Efendimiz kişide gadap ve kızgınlık ateşinin şiddetlenmesi halinde abdest alınmasını tavsiye etmiştir.Ateşi ancak su söndürür.
”Kulumun abdesti bozulduğunda abdest almazsa bana gazab etmiş olur.Abdest alır,namaz kılmazsa yine gazab etmiş olur.Abdest alır,namaz kılar,dua etmezse yine gazab etmiş olur.Bunları yaptıktan sonra ben onu affetmezsem gazab etmiş olurum.Gazab bana yakışmaz,ben kulumu affederim.”
*Yağmurun rahmet oluşu,gökte bulunan toz-toprak ve azot gibi kirleri toprağa su ile beraber gömmesindendir.
“Her kim şeref ve kuvvet isterse bilsin ki, bütün şeref ve kudret Allah’ındır. Hoş kelimeler (tevhid ve tesbihler) ancak O’na yükselir, kabul olunur. Salih ameli de hoş kelimeler (tevhid) yükseltir, makbul kılar. Kötülükler kuranlara gelince, onlara şiddetli bir azap vardır. Bunların yaptıkları tuzak mahvolur gider.”

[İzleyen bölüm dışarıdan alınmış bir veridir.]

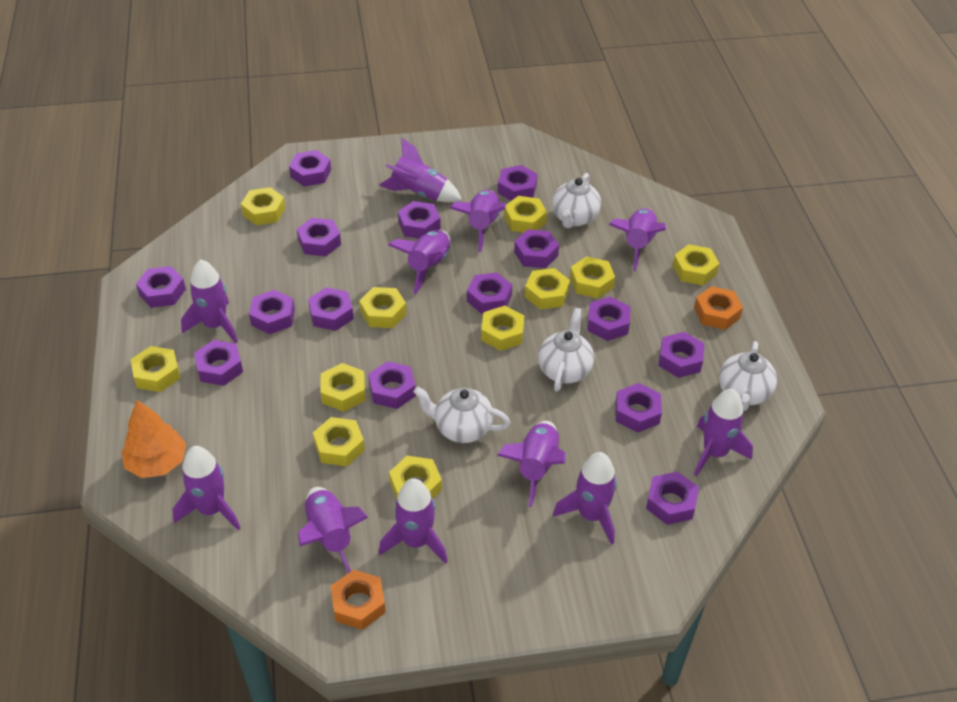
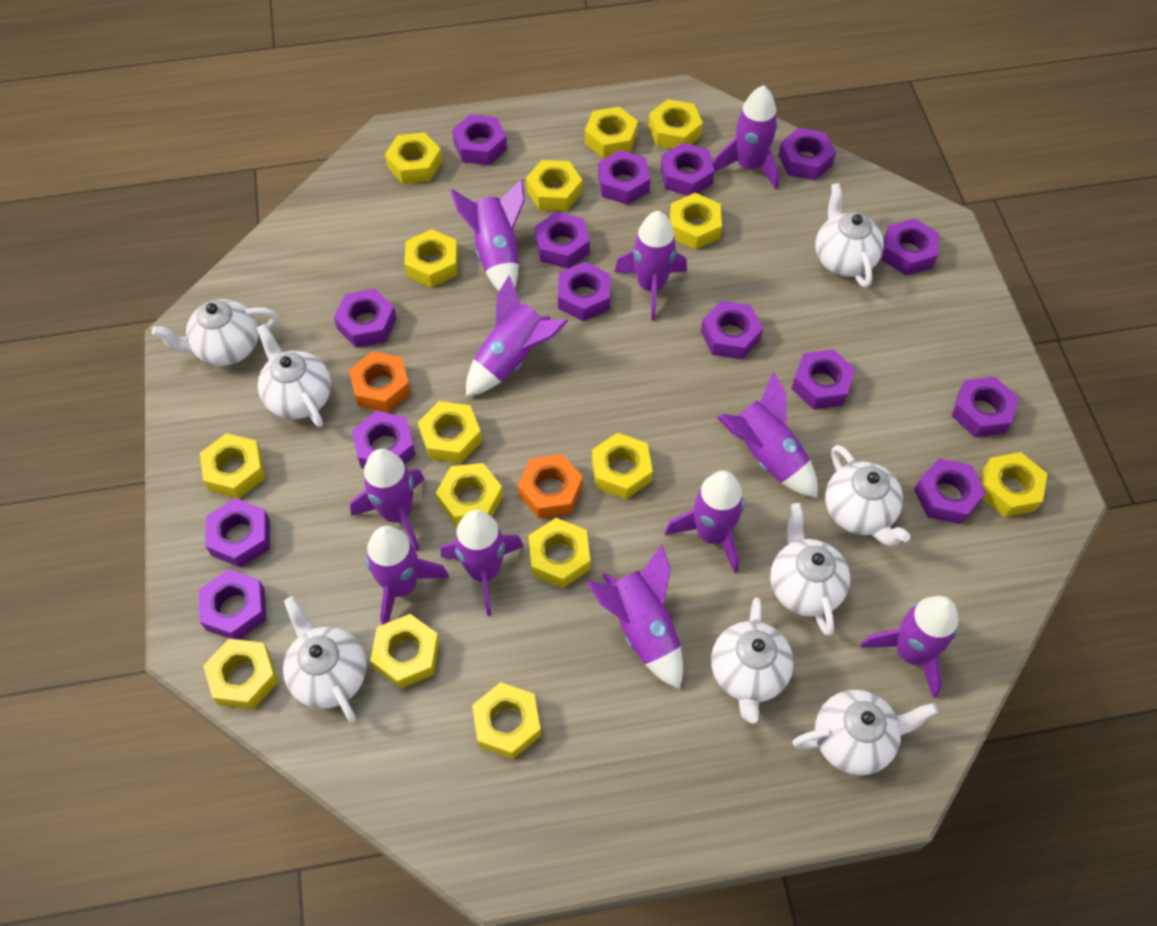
orange tree: [121,400,186,478] = 1 -> none = 0
white teapot: [413,387,510,443] [538,308,594,391] [552,173,601,228] [719,341,777,411] = 4 -> [152,299,278,366] [257,324,331,427] [283,596,367,722] [711,597,794,723] [770,503,850,636] [792,690,938,775] [816,183,884,288] [825,445,910,546] = 8
yellow nut: [131,346,180,392] [241,187,285,225] [313,417,365,466] [321,363,365,412] [359,287,407,328] [389,456,442,500] [481,306,524,351] [504,196,547,233] [525,268,570,310] [570,256,615,298] [673,244,720,285] = 11 -> [200,433,265,498] [203,639,279,709] [370,614,440,688] [385,132,442,184] [404,229,458,288] [418,401,482,463] [436,463,503,527] [472,682,541,759] [526,160,582,211] [528,518,590,588] [585,107,638,158] [592,433,653,499] [648,99,703,149] [670,193,722,250] [981,452,1047,517] = 15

Tesbih,ibadet ve dua gibi şeyler yağmur gibi birer rahmet vesilesi olup,havada bulunan kötülükleri,azot ve karbonları ve zararlı radyasyonları rahmet gibi toprağa gömmektedirler.
Hadisde:”Hiçbir dua eden yoktur ki,şu üç sonuç arasında olmasın:”ya istediği hemen verilir ya lehine ertelenip saklanır yahut da dua bir günahına kefaret olur.”